Prompt >> Update every row below by swapping "fedora 8" for "Fedora 8" and leaving all other text as it is. Leave the pictures out of your answer.

Records provided >>

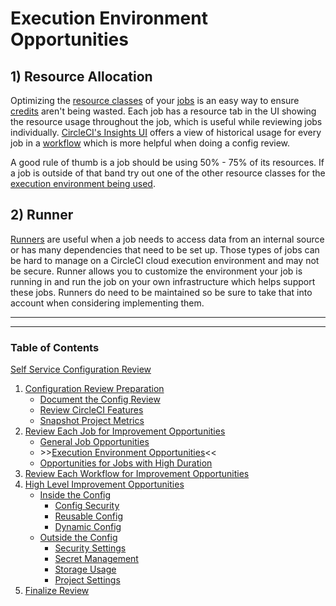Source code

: # Execution Environment Opportunities

## 1) Resource Allocation

Optimizing the [resource classes](https://circleci.com/docs/glossary/#resource-class) of your [jobs](https://circleci.com/docs/glossary/#job) is an easy way to ensure [credits](https://circleci.com/docs/credits/) aren't being wasted. Each job has a resource tab in the UI showing the resource usage throughout the job, which is useful while reviewing jobs individually. [CircleCI's Insights UI](https://circleci.com/docs/resource-class-overview/#resource-class-insights) offers a view of historical usage for every job in a [workflow](https://circleci.com/docs/glossary/#workflow) which is more helpful when doing a config review.

A good rule of thumb is a job should be using 50% - 75% of its resources. If a job is outside of that band try out one of the other resource classes for the [execution environment being used](https://circleci.com/product/features/resource-classes/).

## 2) Runner

[Runners](https://circleci.com/docs/runner-overview/) are useful when a job needs to access data from an internal source or has many dependencies that need to be set up. Those types of jobs can be hard to manage on a CircleCI cloud execution environment and may not be secure. Runner allows you to customize the environment your job is running in and run the job on your own infrastructure which helps support these jobs. Runners do need to be maintained so be sure to take that into account when considering implementing them.

---

---

### Table of Contents

[Self Service Configuration Review](../self_service_config_review.md)

1. [Configuration Review Preparation](../review_preparation/review_preparation.md)
    - [Document the Config Review](../review_preparation/document_review.md)
    - [Review CircleCI Features](../review_preparation/review_features.md)
    - [Snapshot Project Metrics](../review_preparation/snapshot_metrics.md)
2. [Review Each Job for Improvement Opportunities](job_review.md)
    - [General Job Opportunities](general_opportunities.md)
    - \>\>[Execution Environment Opportunities](execution_environment.md)<<
    - [Opportunities for Jobs with High Duration](high_duration.md)
3. [Review Each Workflow for Improvement Opportunities](../workflow_review/workflow_review.md)
4. [High Level Improvement Opportunities](../high_level_recommendations/high_level_recommendations.md)
    - [Inside the Config](../high_level_recommendations/inside_config/inside_config.md)
        - [Config Security](../high_level_recommendations/inside_config/config_security.md)
        - [Reusable Config](../high_level_recommendations/inside_config/reusable_config.md)
        - [Dynamic Config](../high_level_recommendations/inside_config/dynamic_config.md)
    - [Outside the Config](../high_level_recommendations/outside_config/outside_config.md)
        - [Security Settings](../high_level_recommendations/outside_config/security_settings.md)
        - [Secret Management](../high_level_recommendations/outside_config/secret_management.md)
        - [Storage Usage](../high_level_recommendations/outside_config/storage_usage.md)
        - [Project Settings](../high_level_recommendations/outside_config/project_settings.md)
5. [Finalize Review](../finalize_review/finalize_review.md)
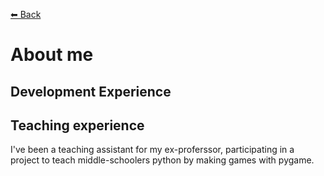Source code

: [⬅ Back](readme.md)

# About me

## Development Experience

## Teaching experience 

I've been a teaching assistant for my ex-proferssor, participating in a project to teach middle-schoolers python by making games with pygame.

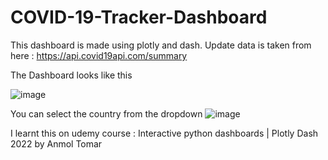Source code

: # COVID-19-Tracker-Dashboard
This dashboard is made using plotly and dash.
Update data is taken from here : https://api.covid19api.com/summary

The Dashboard looks like this 

![image](https://user-images.githubusercontent.com/87815926/177190205-0ee3758c-b2b3-40e6-9420-05a457ebc2f5.png)

You can select the country from the dropdown 
![image](https://user-images.githubusercontent.com/87815926/177190329-d107d38c-0a31-42a5-9972-90daf891285f.png)


I learnt this on udemy course : Interactive python dashboards | Plotly Dash 2022 by Anmol Tomar
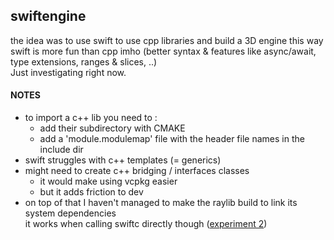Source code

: ## swiftengine
the idea was to use swift to use cpp libraries and build a 3D engine this way  
swift is more fun than cpp imho (better syntax & features like async/await, type extensions, ranges & slices, ..)  
Just investigating right now.

#### NOTES
* to import a c++ lib you need to :
  - add their subdirectory with CMAKE
  - add a 'module.modulemap' file with the header file names in the include dir
* swift struggles with c++ templates (= generics)
* might need to create c++ bridging / interfaces classes
  - it would make using vcpkg easier
  - but it adds friction to dev
* on top of that I haven't managed to make the raylib build to link its system dependencies  
  it works when calling swiftc directly though ([experiment 2](https://github.com/Lcbx/swiftExperiment2))
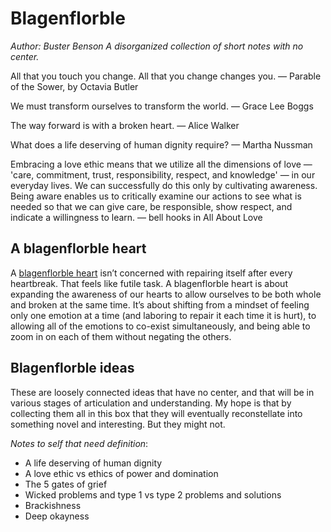 # Blagenflorble
*Author: Buster Benson*
*A disorganized collection of short notes with no center.*

All that you touch
you change.
All that you change
changes you.
&mdash; Parable of the Sower, by Octavia Butler

We must transform ourselves
to transform the world.
&mdash; Grace Lee Boggs

The way forward is with a broken heart.
&mdash; Alice Walker

What does a life deserving of human dignity require?
&mdash; Martha Nussman

Embracing a love ethic means that we utilize all the dimensions of love — 'care, commitment, trust, responsibility, respect, and knowledge' — in our everyday lives. We can successfully do this only by cultivating awareness. Being aware enables us to critically examine our actions to see what is needed so that we can give care, be responsible, show respect, and indicate a willingness to learn. 
&mdash; bell hooks in All About Love

## A blagenflorble heart
A [blagenflorble heart](https://buster.medium.com/46-a-blagenflorble-heart-31bc2a992a83) isn’t concerned with repairing itself after every heartbreak. That feels like futile task. A blagenflorble heart is about expanding the awareness of our hearts to allow ourselves to be both whole and broken at the same time. It’s about shifting from a mindset of feeling only one emotion at a time (and laboring to repair it each time it is hurt), to allowing all of the emotions to co-exist simultaneously, and being able to zoom in on each of them without negating the others. 

## Blagenflorble ideas
These are loosely connected ideas that have no center, and that will be in various stages of articulation and understanding. My hope is that by collecting them all in this box that they will eventually reconstellate into something novel and interesting. But they might not.

*Notes to self that need definition*:

- A life deserving of human dignity
- A love ethic vs ethics of power and domination
- The 5 gates of grief
- Wicked problems and type 1 vs type 2 problems and solutions
- Brackishness
- Deep okayness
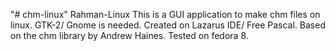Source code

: "# chm-linux" 
Rahman-Linux This is a GUI application to make chm files on linux. GTK-2/ Gnome is needed. Created on Lazarus IDE/ Free Pascal. Based on the chm library by Andrew Haines.
Tested on fedora 8.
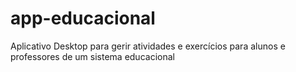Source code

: # app-educacional
 Aplicativo Desktop para gerir atividades e exercícios para alunos e professores de um sistema educacional
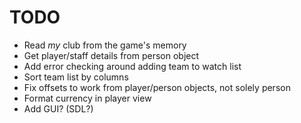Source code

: TODO
===

- Read _my_ club from the game's memory
- Get player/staff details from person object
- Add error checking around adding team to watch list
- Sort team list by columns
- Fix offsets to work from player/person objects, not solely person
- Format currency in player view
- Add GUI? (SDL?)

Task response >>
Source code

: # Execution Environment Opportunities

## 1) Resource Allocation

Optimizing the [resource classes](https://circleci.com/docs/glossary/#resource-class) of your [jobs](https://circleci.com/docs/glossary/#job) is an easy way to ensure [credits](https://circleci.com/docs/credits/) aren't being wasted. Each job has a resource tab in the UI showing the resource usage throughout the job, which is useful while reviewing jobs individually. [CircleCI's Insights UI](https://circleci.com/docs/resource-class-overview/#resource-class-insights) offers a view of historical usage for every job in a [workflow](https://circleci.com/docs/glossary/#workflow) which is more helpful when doing a config review.

A good rule of thumb is a job should be using 50% - 75% of its resources. If a job is outside of that band try out one of the other resource classes for the [execution environment being used](https://circleci.com/product/features/resource-classes/).

## 2) Runner

[Runners](https://circleci.com/docs/runner-overview/) are useful when a job needs to access data from an internal source or has many dependencies that need to be set up. Those types of jobs can be hard to manage on a CircleCI cloud execution environment and may not be secure. Runner allows you to customize the environment your job is running in and run the job on your own infrastructure which helps support these jobs. Runners do need to be maintained so be sure to take that into account when considering implementing them.

---

---

### Table of Contents

[Self Service Configuration Review](../self_service_config_review.md)

1. [Configuration Review Preparation](../review_preparation/review_preparation.md)
    - [Document the Config Review](../review_preparation/document_review.md)
    - [Review CircleCI Features](../review_preparation/review_features.md)
    - [Snapshot Project Metrics](../review_preparation/snapshot_metrics.md)
2. [Review Each Job for Improvement Opportunities](job_review.md)
    - [General Job Opportunities](general_opportunities.md)
    - \>\>[Execution Environment Opportunities](execution_environment.md)<<
    - [Opportunities for Jobs with High Duration](high_duration.md)
3. [Review Each Workflow for Improvement Opportunities](../workflow_review/workflow_review.md)
4. [High Level Improvement Opportunities](../high_level_recommendations/high_level_recommendations.md)
    - [Inside the Config](../high_level_recommendations/inside_config/inside_config.md)
        - [Config Security](../high_level_recommendations/inside_config/config_security.md)
        - [Reusable Config](../high_level_recommendations/inside_config/reusable_config.md)
        - [Dynamic Config](../high_level_recommendations/inside_config/dynamic_config.md)
    - [Outside the Config](../high_level_recommendations/outside_config/outside_config.md)
        - [Security Settings](../high_level_recommendations/outside_config/security_settings.md)
        - [Secret Management](../high_level_recommendations/outside_config/secret_management.md)
        - [Storage Usage](../high_level_recommendations/outside_config/storage_usage.md)
        - [Project Settings](../high_level_recommendations/outside_config/project_settings.md)
5. [Finalize Review](../finalize_review/finalize_review.md)
Source code

: [⬅ Back](readme.md)

# About me

## Development Experience

## Teaching experience 

I've been a teaching assistant for my ex-proferssor, participating in a project to teach middle-schoolers python by making games with pygame.

Source code

: # COVID-19-Tracker-Dashboard
This dashboard is made using plotly and dash.
Update data is taken from here : https://api.covid19api.com/summary

The Dashboard looks like this 

![image](https://user-images.githubusercontent.com/87815926/177190205-0ee3758c-b2b3-40e6-9420-05a457ebc2f5.png)

You can select the country from the dropdown 
![image](https://user-images.githubusercontent.com/87815926/177190329-d107d38c-0a31-42a5-9972-90daf891285f.png)


I learnt this on udemy course : Interactive python dashboards | Plotly Dash 2022 by Anmol Tomar
Source code

: ## swiftengine
the idea was to use swift to use cpp libraries and build a 3D engine this way  
swift is more fun than cpp imho (better syntax & features like async/await, type extensions, ranges & slices, ..)  
Just investigating right now.

#### NOTES
* to import a c++ lib you need to :
  - add their subdirectory with CMAKE
  - add a 'module.modulemap' file with the header file names in the include dir
* swift struggles with c++ templates (= generics)
* might need to create c++ bridging / interfaces classes
  - it would make using vcpkg easier
  - but it adds friction to dev
* on top of that I haven't managed to make the raylib build to link its system dependencies  
  it works when calling swiftc directly though ([experiment 2](https://github.com/Lcbx/swiftExperiment2))
 # Blagenflorble
*Author: Buster Benson*
*A disorganized collection of short notes with no center.*

All that you touch
you change.
All that you change
changes you.
&mdash; Parable of the Sower, by Octavia Butler

We must transform ourselves
to transform the world.
&mdash; Grace Lee Boggs

The way forward is with a broken heart.
&mdash; Alice Walker

What does a life deserving of human dignity require?
&mdash; Martha Nussman

Embracing a love ethic means that we utilize all the dimensions of love — 'care, commitment, trust, responsibility, respect, and knowledge' — in our everyday lives. We can successfully do this only by cultivating awareness. Being aware enables us to critically examine our actions to see what is needed so that we can give care, be responsible, show respect, and indicate a willingness to learn. 
&mdash; bell hooks in All About Love

## A blagenflorble heart
A [blagenflorble heart](https://buster.medium.com/46-a-blagenflorble-heart-31bc2a992a83) isn’t concerned with repairing itself after every heartbreak. That feels like futile task. A blagenflorble heart is about expanding the awareness of our hearts to allow ourselves to be both whole and broken at the same time. It’s about shifting from a mindset of feeling only one emotion at a time (and laboring to repair it each time it is hurt), to allowing all of the emotions to co-exist simultaneously, and being able to zoom in on each of them without negating the others. 

## Blagenflorble ideas
These are loosely connected ideas that have no center, and that will be in various stages of articulation and understanding. My hope is that by collecting them all in this box that they will eventually reconstellate into something novel and interesting. But they might not.

*Notes to self that need definition*:

- A life deserving of human dignity
- A love ethic vs ethics of power and domination
- The 5 gates of grief
- Wicked problems and type 1 vs type 2 problems and solutions
- Brackishness
- Deep okayness
Source code

: "# chm-linux" 
Rahman-Linux This is a GUI application to make chm files on linux. GTK-2/ Gnome is needed. Created on Lazarus IDE/ Free Pascal. Based on the chm library by Andrew Haines.
Tested on Fedora 8.
Source code

: # app-educacional
 Aplicativo Desktop para gerir atividades e exercícios para alunos e professores de um sistema educacional
Source code

: TODO
===

- Read _my_ club from the game's memory
- Get player/staff details from person object
- Add error checking around adding team to watch list
- Sort team list by columns
- Fix offsets to work from player/person objects, not solely person
- Format currency in player view
- Add GUI? (SDL?)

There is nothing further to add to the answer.